Napoleon pokiwał głową i wyszedł. Francuz i Polak zdziwieni pytają Żyda:
- Zwariowałeś? Mogłeś prosić o wszystko, a ty tylko śledzia na kolację?
- Wiecie, w odróżnieniu od was, ja tego śledzia może dostanę...
mon3323
PostWysłany: Pią 13:33, 02 Maj 2008    Temat postu:

Przyszedł Szkot w odwiedziny do kumpla.

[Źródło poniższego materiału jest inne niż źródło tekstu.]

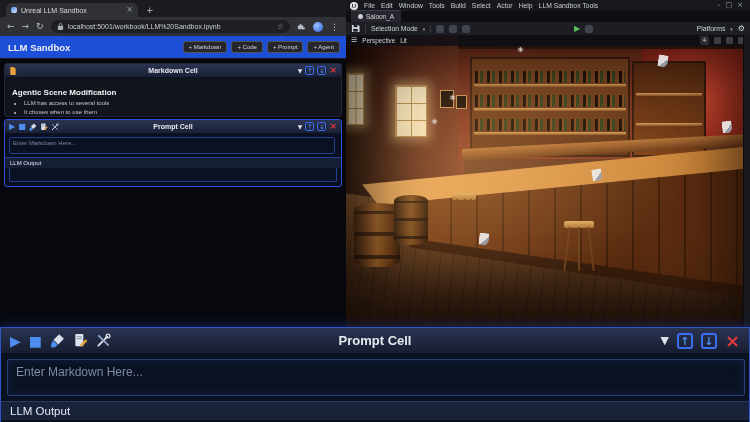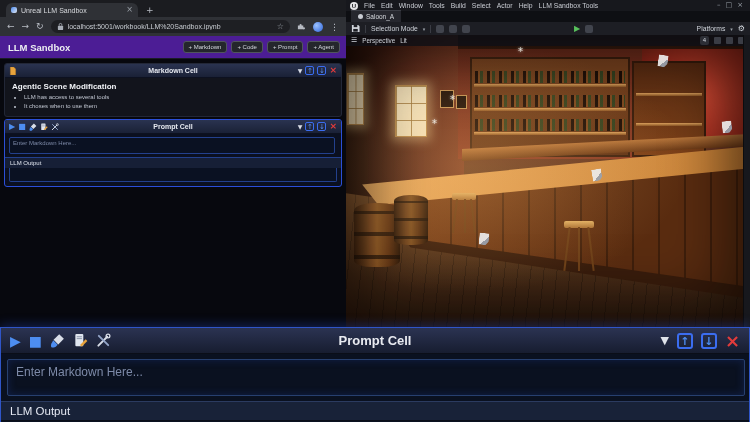--- a/index.html
+++ b/index.html
@@ -26,7 +26,7 @@
   .dots{font-size:9px;color:#b8bcc4;}
 
   .page{position:absolute;left:0;top:36px;right:0;bottom:0;background:#07080e;}
-  .page-header{position:absolute;left:0;top:0;right:0;height:22px;background:#4c1d95;border-bottom:1px solid #1a1c26;
+  .page-header{position:absolute;left:0;top:0;right:0;height:22px;background:#1d4ed8;border-bottom:1px solid #1a1c26;
                display:flex;align-items:center;}
   .ph-title{font-size:9.5px;font-weight:bold;color:#eceef2;margin-left:8px;flex:1;}
   .add-btns{display:flex;gap:4px;margin-right:6px;}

Po skromnym poczęstunku, jako deser podaje
mu na malutkim talerzyku odrobinę miodu.
- Widzę John, że kupiłes sobie pszczołę.
mon3323
PostWysłany: Pią 13:33, 02 Maj 2008    Temat postu:

- Mamo a tata mnie zbił dwa razy!!!
- A czemu aż dwa?
- Bo raz jak mu pokazałem świadectwo, a drugi jak zobaczył że to jego...
mon3323
PostWysłany: Wto 17:05, 29 Kwi 2008    Temat postu:

Ciemna noc. W parkowej alejce do przechodnia podchodzi facet i wyciągając nóż, pyta:
- Masz kasę?
Tamten wyciąga spod płaszcza siekierę:
- Bo co?
- Nic, nic. Rozmienić chciałem
mon3323
PostWysłany: Wto 17:04, 29 Kwi 2008    Temat postu:

Wsiada facet do zatłoczonego autobusu i krzyczy:
- Proszę się odsunąć, jestem z bronią!
Ludzie wpadli w panikę, każdy kto może ucieka do tyłu, reszta poprzyklejana do szyb. Gość odwraca się i mówi:
- Bronia wchodź, jest miejsce.
mon3323
PostWysłany: Wto 17:03, 29 Kwi 2008    Temat postu:

Około drugiej w nocy dzwoni telefon:
- Nowak, słucham.
- Fju, fju! Jaki oficjalny! No, cześć stary, Łysy z tej strony sznurka. Koniec spania, wyskakuj z koja, wrzuć coś na garb i przyjeżdżaj! Nafta zamarza, muzyka gra i trąbi. Imprezka na maxa!
- Ale...
- Nie ma żadnego ale! Dwa razy nie będę powtarzał. Już, już, galopem, bo nic nie zostanie!
- Ale...
- No co ja mówiłem? Za kwadrans tu jesteś!
- No dobrze...
- Wreszcie! I co, zaraz będziesz?
- Nie, zaraz obudzę syna.
mon3323
PostWysłany: Wto 16:58, 29 Kwi 2008    Temat postu:

Rozmowa przy blasku świec:
- Jeśli mnie teraz pocałujesz, zostanę z Tobą do końca życia.
- Dzięki za ostrzeżenie.
mon3323
PostWysłany: Wto 16:54, 29 Kwi 2008    Temat postu:

Rozklekotany samochód z trudem dojeżdża do płatnego mostu:
- 75 groszy - mówi strażnik.
- Sprzedane - mówi uradowany kierowca.